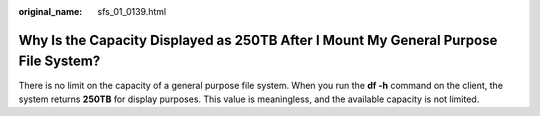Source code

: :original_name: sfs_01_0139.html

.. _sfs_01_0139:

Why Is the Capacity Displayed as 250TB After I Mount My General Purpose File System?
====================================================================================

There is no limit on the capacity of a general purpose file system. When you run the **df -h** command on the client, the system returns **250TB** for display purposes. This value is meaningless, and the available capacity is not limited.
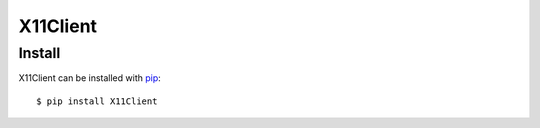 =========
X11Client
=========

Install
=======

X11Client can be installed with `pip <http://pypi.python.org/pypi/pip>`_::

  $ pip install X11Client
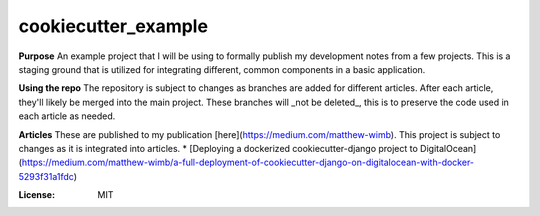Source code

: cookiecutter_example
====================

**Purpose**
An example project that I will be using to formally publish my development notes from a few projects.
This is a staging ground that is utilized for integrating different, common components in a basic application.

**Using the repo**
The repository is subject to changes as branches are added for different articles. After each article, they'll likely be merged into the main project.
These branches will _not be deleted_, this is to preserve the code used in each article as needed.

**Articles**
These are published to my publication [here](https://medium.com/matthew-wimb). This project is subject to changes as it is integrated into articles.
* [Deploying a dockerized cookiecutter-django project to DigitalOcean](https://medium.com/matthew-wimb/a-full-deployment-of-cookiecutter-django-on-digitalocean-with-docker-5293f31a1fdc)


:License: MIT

.....

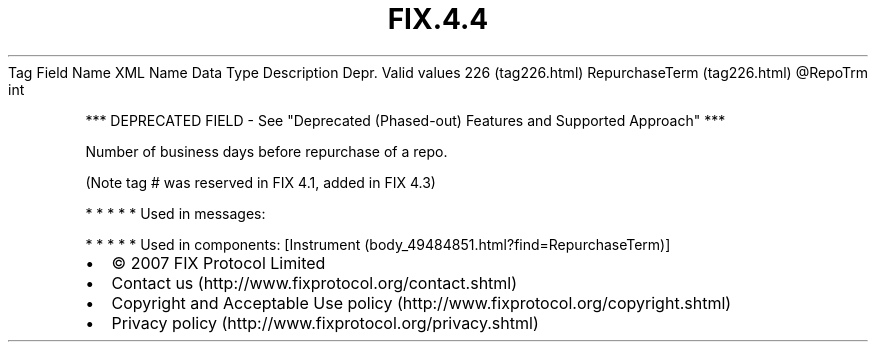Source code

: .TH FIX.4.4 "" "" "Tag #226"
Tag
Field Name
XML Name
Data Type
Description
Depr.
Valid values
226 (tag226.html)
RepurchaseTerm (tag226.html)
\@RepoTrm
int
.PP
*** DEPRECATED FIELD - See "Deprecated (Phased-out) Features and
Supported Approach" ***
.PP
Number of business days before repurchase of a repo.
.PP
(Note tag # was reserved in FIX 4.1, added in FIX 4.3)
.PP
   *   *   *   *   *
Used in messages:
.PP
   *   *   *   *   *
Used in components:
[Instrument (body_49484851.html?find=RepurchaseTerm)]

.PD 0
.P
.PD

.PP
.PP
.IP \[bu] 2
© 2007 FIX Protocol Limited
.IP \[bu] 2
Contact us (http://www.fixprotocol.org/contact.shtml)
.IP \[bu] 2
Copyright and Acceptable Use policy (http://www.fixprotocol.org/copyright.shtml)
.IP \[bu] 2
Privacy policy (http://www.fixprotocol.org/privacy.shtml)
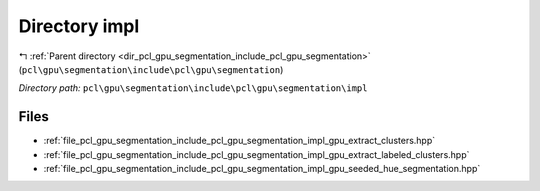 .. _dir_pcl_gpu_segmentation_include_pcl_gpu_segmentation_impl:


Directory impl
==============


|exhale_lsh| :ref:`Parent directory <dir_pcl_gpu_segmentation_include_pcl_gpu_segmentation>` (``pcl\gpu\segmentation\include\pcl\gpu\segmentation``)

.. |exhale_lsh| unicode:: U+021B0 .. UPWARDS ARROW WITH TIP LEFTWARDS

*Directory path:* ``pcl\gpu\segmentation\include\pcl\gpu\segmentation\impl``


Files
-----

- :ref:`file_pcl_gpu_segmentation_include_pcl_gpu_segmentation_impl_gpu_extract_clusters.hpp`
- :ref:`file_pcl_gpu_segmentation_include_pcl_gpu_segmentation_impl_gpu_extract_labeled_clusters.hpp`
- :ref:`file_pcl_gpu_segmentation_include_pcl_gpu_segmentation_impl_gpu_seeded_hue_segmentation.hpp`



.....

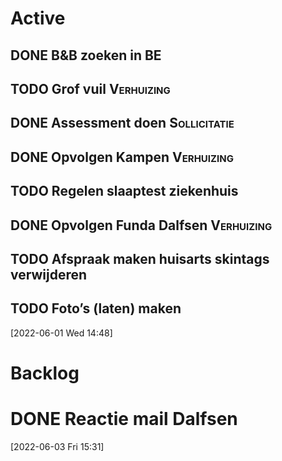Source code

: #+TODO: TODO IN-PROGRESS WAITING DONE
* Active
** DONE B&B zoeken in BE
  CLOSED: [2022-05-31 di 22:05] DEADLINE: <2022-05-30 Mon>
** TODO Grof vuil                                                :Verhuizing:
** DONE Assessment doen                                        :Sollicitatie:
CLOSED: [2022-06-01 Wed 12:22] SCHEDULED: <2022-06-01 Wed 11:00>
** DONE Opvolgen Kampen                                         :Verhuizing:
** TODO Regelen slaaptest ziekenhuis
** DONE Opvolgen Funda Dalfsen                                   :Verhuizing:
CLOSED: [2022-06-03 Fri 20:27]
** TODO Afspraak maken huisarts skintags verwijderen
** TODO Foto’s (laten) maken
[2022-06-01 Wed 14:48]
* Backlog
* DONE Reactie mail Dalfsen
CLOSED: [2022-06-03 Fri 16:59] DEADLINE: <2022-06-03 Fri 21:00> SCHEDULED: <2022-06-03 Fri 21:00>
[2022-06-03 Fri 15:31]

.....

*REQUIRED WORK*.
Take the word "into" and find each line of the material that contains it. Copy those lines.

*OUTPUT BELOW*.
The repository is subject to changes as branches are added for different articles. After each article, they'll likely be merged into the main project.
These are published to my publication [here](https://medium.com/matthew-wimb). This project is subject to changes as it is integrated into articles.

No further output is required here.